Debora Hammond finds much of her inspiration in the wilderness, which is reflected in her work on environmental philosophy and ethics. She believes that social justice depends upon our ability to find more harmonious ways of living with the natural world. This is reflected in her work from 2005 to 2007 as coordinator of the Northern California Earth Institute, which nurtures community dialogue on themes relating to the environment and sustainable living.

==Publications==
Hammond has written and edited several articles and papers and one book:
- 2003. The Science of Synthesis: Exploring the Social Implications of General Systems Theory, Colorado: University Press of Colorado, June 2003.

- Articles (selection)
- "From Dominion to Co-Creation: A New Vision of Reality beyond the Boundaries of the Mechanistic Universe," ReVision: A Journal of Consciousness and Transformation 21:4 (1999).
- "Exploring the Genealogy of Systems Thinking," Systems Research and Behavioral Science 19 (2002).
- "Ecopsychology," in Krech III, Shepard (2004). "Encyclopedia of World Environmental History"
- "Reflections on the Role of Dialogue in Education and Community Building," Systems Research and Behavioral Science 21 (Bela H. Banathy Festschrift, 2004).
- "Philosophical and Ethical Foundations of Systems Thinking," tripleC - Cognition, Communication, Co-operation, Vol 3, No 2 (2005).
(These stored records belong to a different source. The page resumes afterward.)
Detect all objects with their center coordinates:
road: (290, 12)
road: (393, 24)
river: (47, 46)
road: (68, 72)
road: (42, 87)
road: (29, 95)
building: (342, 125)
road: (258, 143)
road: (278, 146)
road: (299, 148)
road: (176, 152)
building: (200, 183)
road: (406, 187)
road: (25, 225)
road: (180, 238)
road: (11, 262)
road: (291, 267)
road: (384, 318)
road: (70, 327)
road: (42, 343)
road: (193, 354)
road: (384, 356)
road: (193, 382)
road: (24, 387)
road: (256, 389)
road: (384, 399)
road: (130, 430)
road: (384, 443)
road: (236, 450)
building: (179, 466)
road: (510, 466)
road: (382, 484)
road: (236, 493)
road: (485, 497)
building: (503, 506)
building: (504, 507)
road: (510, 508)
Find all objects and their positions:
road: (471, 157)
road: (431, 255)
On-line.
- "The Life and Work of James Grier Miller" (primary author, with Jennifer Wilby), Systems Research and Behavioral Science 23 (2006).
- "Education for Engaged Citizenship,” in John P. van Gigch, ed., Wisdom, Knowledge, and Management: A Critique and Analysis of Churchman's Systems Approach Series: C. West Churchman's Legacy and Related Works, Vol. 2 (New York: Springer, 2006).
- "Systems Theory," Encyclopedia of Philosophy and the Social Sciences. Sage Publications, 2013.
- "Reflections on Recursion and the Evolution of Learning," Kybernetes 42:9, 2013.
- "Systems Theory and Practice in Organizational Change and Development," in D. Arnold, ed., Traditions of Systems Theory: Major Figures and Contemporary Developments, Routledge, 2014.
- "Philosophical Foundations for Systems Research," in M. Edson, et al., ed., A Guide to Systems Research: Philosophy, Processes and Practice, Springer. 2016.
- "All Our Relations: Reflections on Women, Nature and Science," in E. Allison, W. Bauman, and K. Worthy, eds., After the Death of Nature: Carolyn Merchant and the Future of Human-Nature Relations, Routledge, 2018.